'NATURE: Natural Born Rebels'
(DVD / PG / 2018 / PBS)
Overview: Thieving macaques using psychology to pull off scams. Delinquent cockatoos vandalizing urban residences. Swaggering peacocks lying about their sexual exploits. These are nature's greatest rebels, succeeding by breaking all the rules.
DVD Verdict: Despite how it appears on the surface, researchers are discovering the complex and fascinating science behind why these animals behave the way they do.
From a promiscuous prairie dog to a kleptomaniac crab and an alpha chimpanzee who reigns with an iron fist, this simply fascinating three-part miniseries explores the most rebellious animals in the natural world.
But, the main question being asked throughout this new PBS Nature documentary is: Are these creatures really breaking bad?
Across the world, new studies are uncovering an astonishing variety of insubordinate animal behaviors, and despite how it appears on the surface, researchers are discovering the complex and fascinating Science behind why these animals behave the way they do.
Oh, and here's what we learn along the way:
Coconut crabs weigh up to nine pounds and may be the world's largest land crab.
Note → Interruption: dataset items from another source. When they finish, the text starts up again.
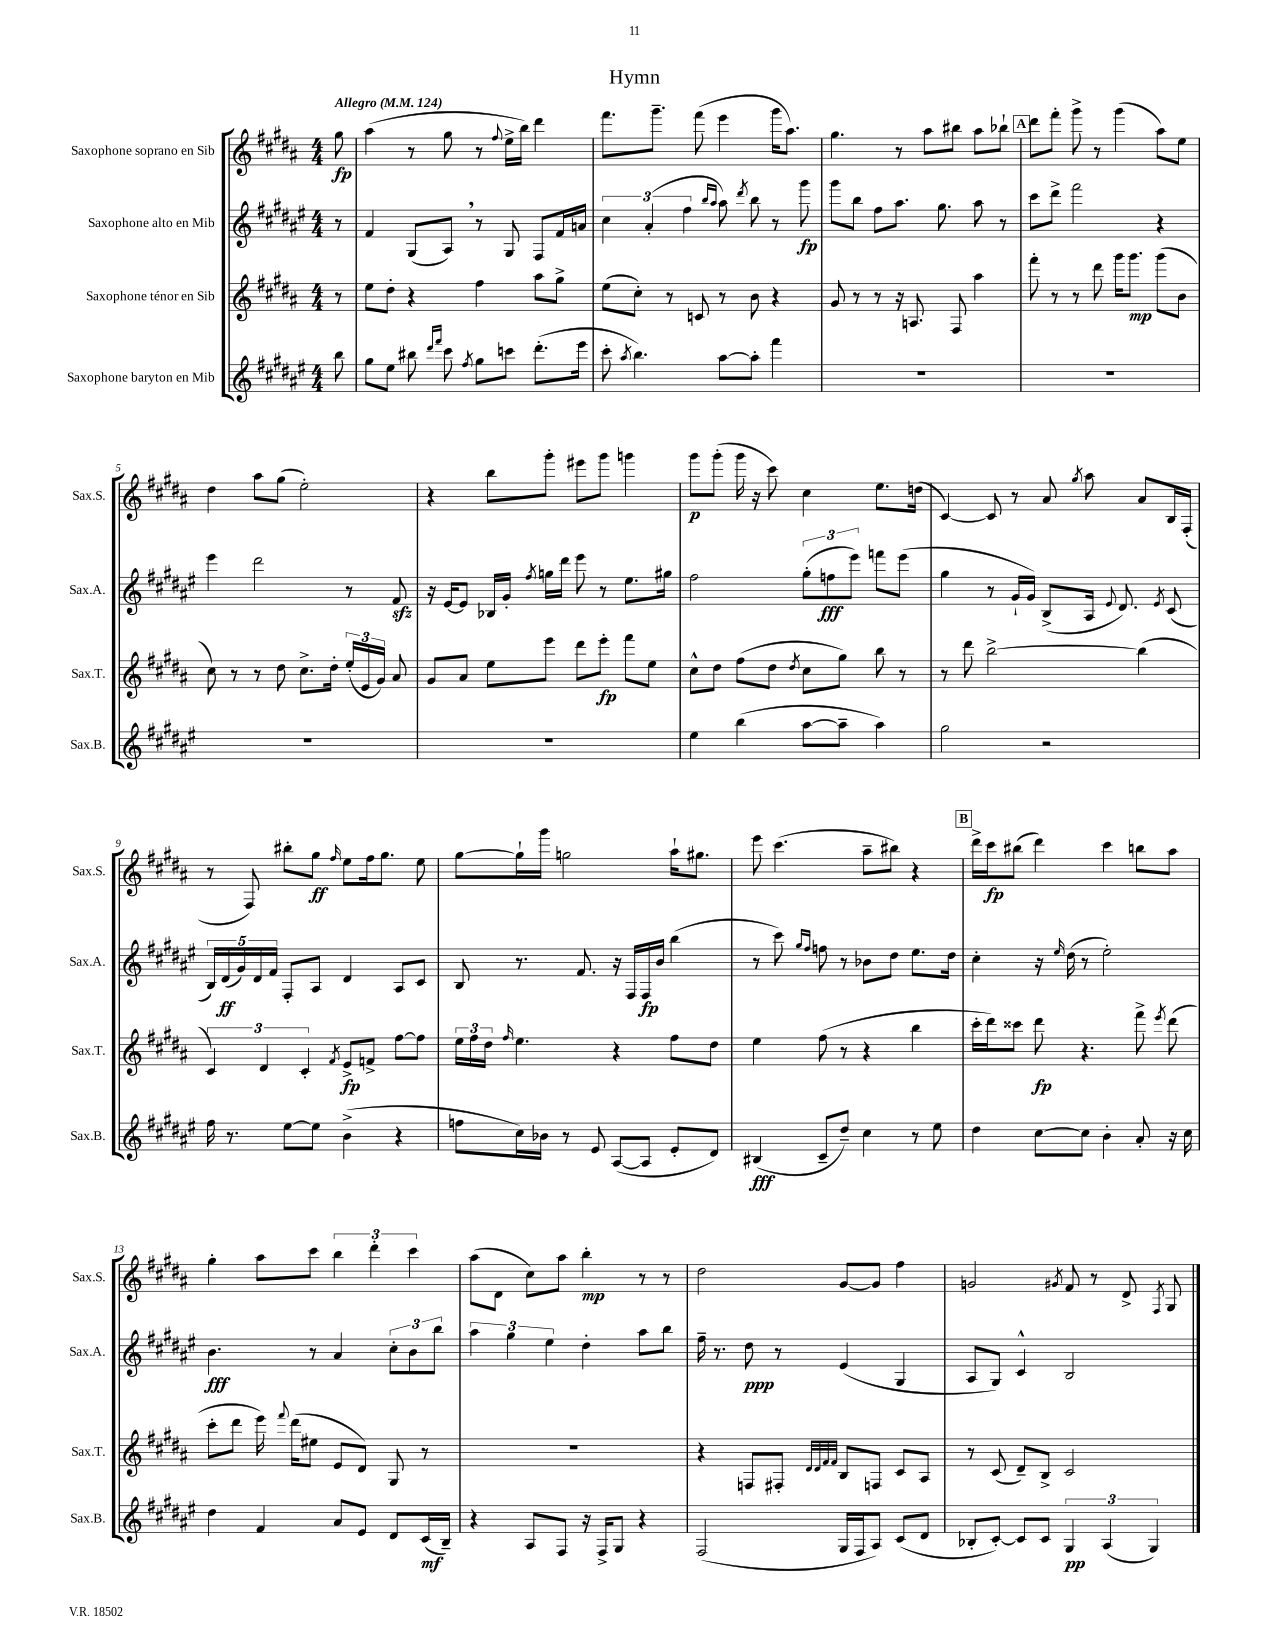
\header { title = "Hymn" }
<<
\new StaffGroup <<
\new Staff = "s0" \with { instrumentName = "Saxophone soprano en Sib" shortInstrumentName = "Sax.S." } {
    \clef treble \key b \major \numericTimeSignature \time 4/4 \partial 8 \tempo "Allegro" 4 = 124
    \autoBeamOff gis''8\fp |
    ais''4( r8 gis''8 r8 \appoggiatura { fis''8 } e''16[-> b''16]) dis'''4 |
    fis'''8.[ gis'''8.]-- fis'''8( e'''4 gis'''16[ ais''8.]) |
    gis''4. r8 ais''8[ bis''8] ais''8[ bes''8]-! |
    \mark \markup { \box "A" } dis'''8[ fis'''8]-. gis'''8-> r8 gis'''4( ais''8[) e''8] |
    dis''4 ais''8[ gis''8]( e''2-.) |
    r4 b''8[ gis'''8]-. eis'''8[ gis'''8] g'''4 |
    gis'''8[\p gis'''8]-.( gis'''16 r16 cis'''8) cis''4 e''8.[ d''16]( |
    cis'4~) cis'8 r8 ais'8 \acciaccatura { gis''8 } ais''8 ais'8[ b16 fis16]-.( |
    r8 fis8) bis''8[-. gis''8]\ff \grace { fis''16 } e''8[ fis''16 gis''8.] e''8 |
    gis''8[~ gis''16-! gis'''16] g''2 ais''16[-! gis''8.] |
    e'''8 cis'''4.( ais''8[-- bis''8]) r4 |
    \mark \markup { \box "B" } dis'''16[-> cis'''16\fp bis''8]( dis'''4) cis'''4 b''8[ ais''8] |
    gis''4-. ais''8[ cis'''8] \tuplet 3/2 { b''4 dis'''4-. cis'''4 } |
    ais''8[( dis'8] cis''8[) ais''8] b''4-.\mp r8 r8 |
    dis''2 gis'8[~ gis'8] fis''4 |
    g'2 \acciaccatura { gis'8 } fis'8 r8 dis'8-> \acciaccatura { fis8 } gis8 \bar "|." |
}
\new Staff = "s1" \with { instrumentName = "Saxophone alto en Mib" shortInstrumentName = "Sax.A." } {
    \clef treble \key fis \major \numericTimeSignature \time 4/4 \partial 8
    \autoBeamOff r8 |
    fis'4 gis8[( ais8]) \breathe r8 gis8 fis8[ fis'16 a'16] |
    \tuplet 3/2 { cis''4 ais'4-.( fis''4 } \grace { b''16[ ais''16] } ais''8) \acciaccatura { dis'''8 } b''8 r8 gis'''8\fp |
    gis'''8[ b''8] fis''8[ ais''8.] gis''8. ais''8 r8 |
    \mark \markup { \box "A" } cis'''8[ dis'''8]-> fis'''2 r4 |
    eis'''4 dis'''2 r8 fis'8\sfz |
    r16 eis'16[~ eis'8] bes16[ gis'16]-. \acciaccatura { fis''8 } g''16[ dis'''16] eis'''8 r8 eis''8.[ gis''16] |
    fis''2 \tuplet 3/2 { gis''8[-.( f''8\fff eis'''8]) } f'''8[ eis'''8]( |
    gis''4 r8 gis'16[-! gis'16]) b8[->( ais16] \appoggiatura { eis'8 } dis'8.) \acciaccatura { eis'8 } cis'8( |
    \tuplet 5/4 { b16[) dis'16\ff( gis'16) dis'16 fis'16] } fis8[-. ais8] dis'4 ais8[ cis'8] |
    b8 r8. fis'8. r16 fis16[ fis16\fp b'16] b''4( |
    r8 cis'''8) \grace { gis''16[ fis''16] } f''8 r8 bes'8[ dis''8] eis''8.[ dis''16] |
    \mark \markup { \box "B" } cis''4-. r16 \grace { eis''16 } dis''16( r8 eis''2-.) |
    b'4.\fff r8 ais'4 \tuplet 3/2 { cis''8[-. b'8 b''8] } |
    \tuplet 3/2 { ais''4 gis''4 eis''4 } dis''4-. ais''8[ b''8] |
    fis''16-- r8. dis''8\ppp r8 eis'4( gis4 |
    ais8[ gis8]) cis'4-^ b2 \bar "|." |
}
\new Staff = "s2" \with { instrumentName = "Saxophone ténor en Sib" shortInstrumentName = "Sax.T." } {
    \clef treble \key b \major \numericTimeSignature \time 4/4 \partial 8
    \autoBeamOff r8 |
    e''8[ dis''8]-. r4 fis''4 ais''8[ gis''8]-> |
    e''8[( cis''8]-.) r8 c'8 r8 b'8 r4 |
    gis'8 r8 r8 r16 a8. fis8 ais''4 |
    \mark \markup { \box "A" } fis'''8-. r8 r8 dis'''8 gis'''16[ gis'''8.]\mp gis'''8[( b'8] |
    cis''8) r8 r8 dis''8 cis''8.[-> dis''16]-. \tuplet 3/2 { e''16[-.( e'16 gis'16]) } ais'8 |
    gis'8[ ais'8] e''8[ e'''8] dis'''8[ e'''8]-.\fp fis'''8[ e''8] |
    cis''8[-^ dis''8] fis''8[( dis''8] \acciaccatura { dis''8 } cis''8[ gis''8]) b''8 r8 |
    r8 dis'''8 b''2~-> b''4( |
    \tuplet 3/2 { cis'4) dis'4 cis'4-. } \acciaccatura { fis'8 } e'8[->\fp f'8]-> fis''8[~ fis''8] |
    \tuplet 3/2 { e''16[ fis''16 dis''16] } \grace { fis''16 } e''4. r4 fis''8[ dis''8] |
    e''4 fis''8( r8 r4 b''4 |
    \mark \markup { \box "B" } cis'''16[-. dis'''16) cisis'''8] dis'''8\fp r4. fis'''8-> \acciaccatura { e'''8 } dis'''8( |
    cis'''8[-. dis'''8] e'''16) \appoggiatura { fis'''8 } dis'''16[( eis''8] e'8[ dis'8]) gis8 r8 |
    R1 |
    r4 f8[ fis8]-. \grace { dis'32[ dis'32 fis'32 fis'32] } b8[ f8] cis'8[ ais8] |
    r8 cis'8( dis'8[--) b8]-> cis'2 \bar "|." |
}
\new Staff = "s3" \with { instrumentName = "Saxophone baryton en Mib" shortInstrumentName = "Sax.B." } {
    \clef treble \key fis \major \numericTimeSignature \time 4/4 \partial 8
    \autoBeamOff b''8 |
    gis''8[ eis''8] bis''8 \grace { dis'''16[ fis'''16] } cis'''8 \acciaccatura { fis''8 } gis''8[ c'''8] dis'''8.[-.( eis'''16] |
    cis'''8-. \acciaccatura { ais''8 } b''4.) ais''8[~ ais''8]-. fis'''4 |
    R1 |
    \mark \markup { \box "A" } R1 |
    R1 |
    R1 |
    eis''4 b''4( ais''8[~ ais''8]-- ais''4) |
    gis''2 r2 |
    fis''16 r8. eis''8[~ eis''8] b'4->( r4 |
    f''8[ cis''16) bes'16] r8 eis'8 ais8[~( ais8] eis'8[-. dis'8]) |
    bis4\fff( cis'8[-- dis''8]--) cis''4 r8 eis''8 |
    \mark \markup { \box "B" } dis''4 cis''8[~ cis''8] b'4-. ais'8-. r16 cis''16 |
    dis''4 fis'4 ais'8[ eis'8] dis'8[ cis'16\mf( b16]--) |
    r4 ais8[ fis8] r16 fis16[-> gis8] r4 |
    fis2( gis16[ fis16 ais8]) cis'8[( dis'8] |
    bes8[-. cis'8]~-.) cis'8[ cis'8] \tuplet 3/2 { gis4\pp ais4( gis4) } \bar "|." |
}
>>
>>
More than one million coconut crabs reside on Christmas Island, where they are known to locals as "robber crabs" for stealing anything they can get their CLAWS on in a competition for food.
Deer, the main prey of the tiger, are dichromats, which means their color vision comes from just two color receptors - they can only see greens and blues. This makes it harder to spot the orange stripes of tigers who wish to prey on them.
Hummingbirds have to eat more than twice their bodyweight in food each day. Most HUMMINGBIRDS get their food from the nectar of surrounding flowers in exchange for pollination. The Wedge-bill cheats this process by going straight to the base of the flower, opting out of pollination, but gaining the nectar. Scientists call this "floral larceny."
With a run time x3 60-minute episodes 'NATURE: Natural Born Rebels' is, quite easily, one of the more time worthy PBS documentaries that exists and is totally worthwhile of you to invest in; time wise and monetarily, trust me. This is a Widescreen Presentation (1.78:1) enhanced for 16x9 TVs.